Maybe you're tired of National Poetry Month. Maybe you need a novel that isn't 600 pages long. Maybe you need something that's fun and both light and deep at the same time. I highly recommend Charles Yu's latest novel How to Live Safely in a Science Fictional Universe.
It's a book that rewards those of us who wasted great wads of our adolescence reading/watching sci fi, but even if you didn't, the insider jokes won't be too off-putting. It's the kind of book that rewards those of us who wish we could be physicists (we're fascinated by theories of time and space, but not great at Math), and it's for those of us who are too far behind in our science knowledge to even keep up with Brian Greene's accessible version. It's the kind of book that's got a plot and characters, and it's also about writing and about fiction and also the ways that writing and fiction are about life.
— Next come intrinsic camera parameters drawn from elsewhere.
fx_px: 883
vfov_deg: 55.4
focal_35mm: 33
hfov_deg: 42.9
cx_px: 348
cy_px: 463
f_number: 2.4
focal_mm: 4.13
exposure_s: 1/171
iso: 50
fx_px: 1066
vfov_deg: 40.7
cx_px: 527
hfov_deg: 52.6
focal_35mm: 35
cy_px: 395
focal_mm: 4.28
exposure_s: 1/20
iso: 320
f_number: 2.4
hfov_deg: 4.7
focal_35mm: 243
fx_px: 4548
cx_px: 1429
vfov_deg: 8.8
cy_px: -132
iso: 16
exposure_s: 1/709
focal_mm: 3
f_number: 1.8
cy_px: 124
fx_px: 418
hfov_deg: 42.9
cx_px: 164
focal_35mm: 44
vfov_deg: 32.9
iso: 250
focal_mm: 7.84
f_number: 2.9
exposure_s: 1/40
In short, the protaganist spent his youth building a time machine with his dad. They never quite got the time machine to work, but a short time later, the technique has been perfected, and the protaganist gets a job repairing time machines. He remarks "But no one grows up wanting to be the time machine repair guy. No one says, Hey, I want to be the guy who fixes stuff." (p. 30)
Here are some additional quotes to whet your appetite:
(after telling us we can't change the past, good news or bad news, depending on your perspective): "The universe just doesn't put up with that. We aren't important enough. No one is. Even in our own lives. We're just not strong enough, willful enough, skilled enough in chronodiegetic manipulation to be able to just accidentally change the entire course of anything, even ourselves." (p. 14)
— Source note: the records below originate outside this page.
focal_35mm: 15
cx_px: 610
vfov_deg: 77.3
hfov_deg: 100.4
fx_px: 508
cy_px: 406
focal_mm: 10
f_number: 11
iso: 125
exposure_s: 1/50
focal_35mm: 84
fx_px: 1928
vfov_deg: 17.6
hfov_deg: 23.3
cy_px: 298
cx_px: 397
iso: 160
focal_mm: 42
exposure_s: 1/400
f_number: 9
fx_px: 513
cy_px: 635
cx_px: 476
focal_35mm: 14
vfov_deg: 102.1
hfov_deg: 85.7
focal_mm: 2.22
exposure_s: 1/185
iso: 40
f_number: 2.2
"A typical customer gets into a machine that can literally take her whenever she'd like to go. Do you want to know what the first stop usually is? Take a guess. Don't guess. You already know: the unhappiest day of her life." (pp. 45-46)
"Life is, to some extent, an extended dialogue with your future self about how exactly you are going to let yourself down over the coming years." (p. 131).
"Everyone has a time machine. Everyone is a time machine. It's just that most people's machines are broken. The strangest and hardest kind of time travel is the unaided kind. People get stuck, people get looped. People get trapped. But we are all time machines. We are all perfectly engineered time machines, technologically equipped to allow the inside user, the traveler riding inside each of us, to experience time travel, and loss, and understanding. We are universal time machines manufactured to the most exacting specifications possible. Every single one of us." (p. 164-165).